De plus, le vote lors des élections législatives s'inscrit souvent dans une continuité logique en rapport avec le vote des présidentielles. Cela signifie qu'une personne qui a voté à droite aux présidentielles a très peu de chances de voter à gauche lors des élections législatives. C'est une suite logique. Le délai de quelques mois renforce encore ici le caractère de stabilité des opinions politiques. 

Cette efficacité du quinquennat sur le plan pratique en tant que garantie de la concordance des majorités n'est pourtant pas sans exceptions ni sans risques.
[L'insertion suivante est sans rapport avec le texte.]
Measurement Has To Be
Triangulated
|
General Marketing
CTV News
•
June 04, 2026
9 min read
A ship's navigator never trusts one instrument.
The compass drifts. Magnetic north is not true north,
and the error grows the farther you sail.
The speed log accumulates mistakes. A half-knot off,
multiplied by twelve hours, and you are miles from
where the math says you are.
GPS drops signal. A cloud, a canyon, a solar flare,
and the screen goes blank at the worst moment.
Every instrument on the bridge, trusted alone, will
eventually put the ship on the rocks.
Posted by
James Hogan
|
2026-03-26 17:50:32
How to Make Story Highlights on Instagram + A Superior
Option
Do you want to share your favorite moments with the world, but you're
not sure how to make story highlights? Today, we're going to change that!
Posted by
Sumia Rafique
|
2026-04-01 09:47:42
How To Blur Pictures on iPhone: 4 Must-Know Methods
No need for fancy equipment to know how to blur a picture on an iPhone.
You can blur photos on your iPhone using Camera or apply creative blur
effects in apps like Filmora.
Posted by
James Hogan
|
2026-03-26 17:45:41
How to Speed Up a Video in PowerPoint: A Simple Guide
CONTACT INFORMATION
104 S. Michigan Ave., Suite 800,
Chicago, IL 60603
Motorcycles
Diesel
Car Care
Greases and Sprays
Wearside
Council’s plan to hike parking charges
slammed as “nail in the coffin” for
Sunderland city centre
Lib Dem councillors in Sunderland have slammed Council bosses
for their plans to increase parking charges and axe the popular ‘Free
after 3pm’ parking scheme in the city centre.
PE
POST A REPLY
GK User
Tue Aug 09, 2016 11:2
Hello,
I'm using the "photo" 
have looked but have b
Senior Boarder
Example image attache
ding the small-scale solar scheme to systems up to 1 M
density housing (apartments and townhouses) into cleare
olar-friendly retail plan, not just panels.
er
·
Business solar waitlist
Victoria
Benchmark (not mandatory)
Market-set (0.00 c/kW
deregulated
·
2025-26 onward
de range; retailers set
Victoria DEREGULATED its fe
Il reste toujours en effet l'éventualité de la cohabitation imposée par les électeurs. 

 

B - L'éventualité persistante de l'élection d'un majorité en opposition. 

Mais la réforme du quinquennat n'est pas une solution définitive à la cohabitation. Dans la pratique, il existe toujours un risque de cohabitation. Tout d'abord l'instabilité de l'électorat est fort. On peut facilement prévoir le résultat d'un vote à l'Assemblée mais il est au contraire très difficile de prévoir celui des électeurs. Le vote peut être influencé par beaucoup de facteurs qui ont un rapport ou pas avec la politique. Cela a par exemple été le cas lors des dernières élections présidentielles : l'augmentation des violences urbaines relayée par la presse a influencé le vote de la population en faveur de la droite et donc de Nicolas Sarkozy. Cela pourrait très bien se produire pour des élections législatives. 

De plus, les enjeux sont différents entre les élections présidentielles et le élections législatives, si bien que le vote est beaucoup moins déterminé par rapport aux partis politiques dans le cas des élections législatives. Ce sont des candidats différents dans des contextes et des situations différentes. Il n' y a donc aucune détermination pour tel ou tel parti politique. La cohabitation pourrait donc très bien avoir lieu, même avec le quinquennat.